EDITORIAL: Revisit agric policy to boost industrialisation

The call for the government to revisit and formulate anew its policy and regulatory frameworks on agriculture could not have come at a better time. The overriding objective is to create a much stronger ‘ally’ for Tanzania’s industrialisation agenda. This would, should help Tanzania to effectively lift itself up by the bootstraps into a middle-income economy as envisaged in the National Development Vision-2025.

Arguably, agriculture and industry are ‘inseparable twins’ in the social-economic development stakes.

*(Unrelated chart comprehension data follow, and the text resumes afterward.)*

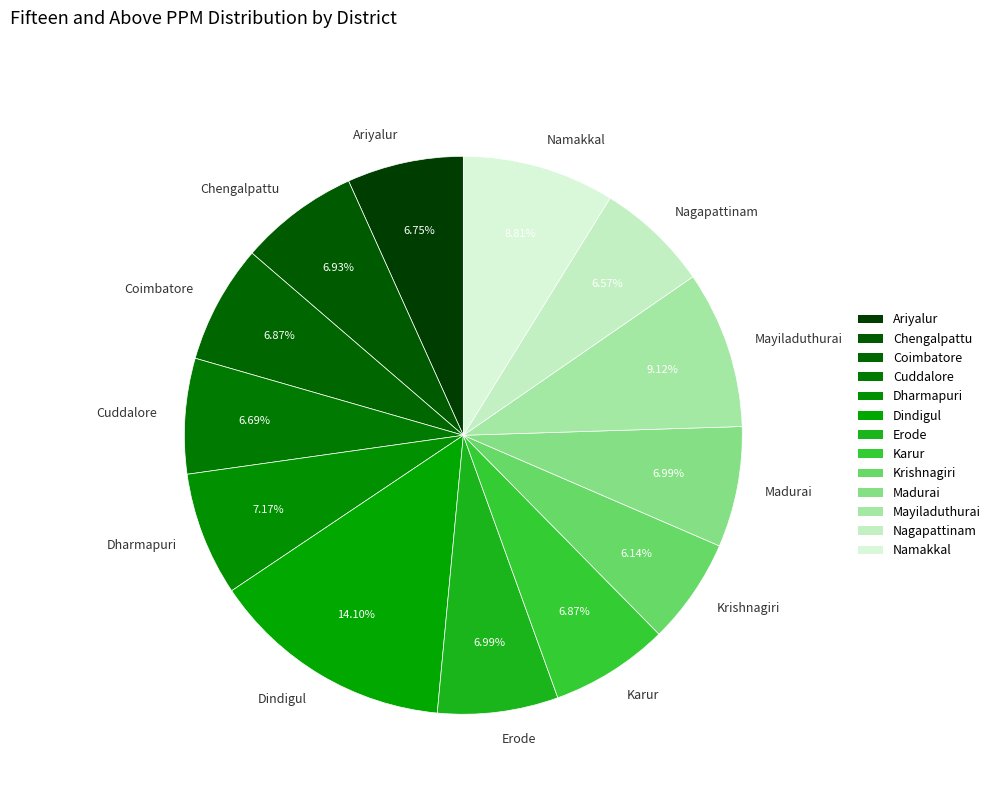

Which has a higher value, Nagapattinam or Namakkal?

Namakkal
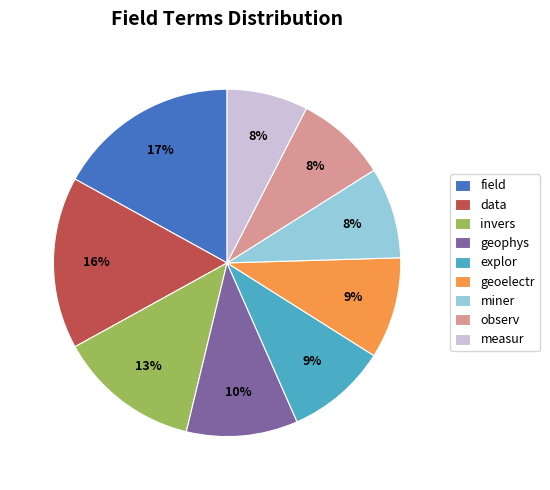

Count the number of slices in the pie.

9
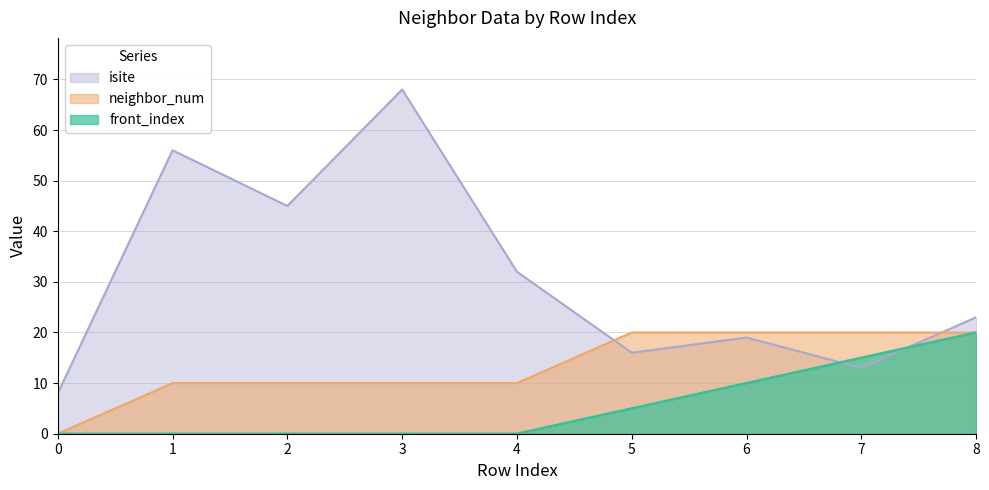

What is the difference between the maximum and minimum values in the isite series?

60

Indeed, it was only fortuitous that the industrial revolution came about when it did, revolutionising the Economy from an ‘agrarian and handicraft’ mode into one dominated by industry and mechanised manufacturing.

Today, though, many manufactories rely on agriculture for their inputs (in agro-processing, etc. – just as agriculture itself relies on industrial products not only as agro-inputs, but also for farm machinery and related wares.

For a country like Tanzania to effectively transform for the better its struggling Economy, it must reform the existing basic agricultural structures and related frameworks.

In other words: agriculture and industry are mutually inclusive – if only in the sense that the two must ‘go together’ by natural law and by human design!

Hence the call by the Agricultural Non-state Actors Forum (Ansaf) urging President John Magufuli’s administration to draft afresh the national agriculture policy so as to further unlock the sector’s phenomenal developmental opportunities.

This is why we also counsel in earnest that the government should revisit not just the policy, but also all agriculture-related regulatory frameworks – including especially on stifling taxation, haphazard extension services, underdeveloped irrigation-farming, whimsical market restrictions, creaky linkages, value-chains...

This is principally with a view to bringing efficacious agriculture closer to ongoing industrialisation efforts.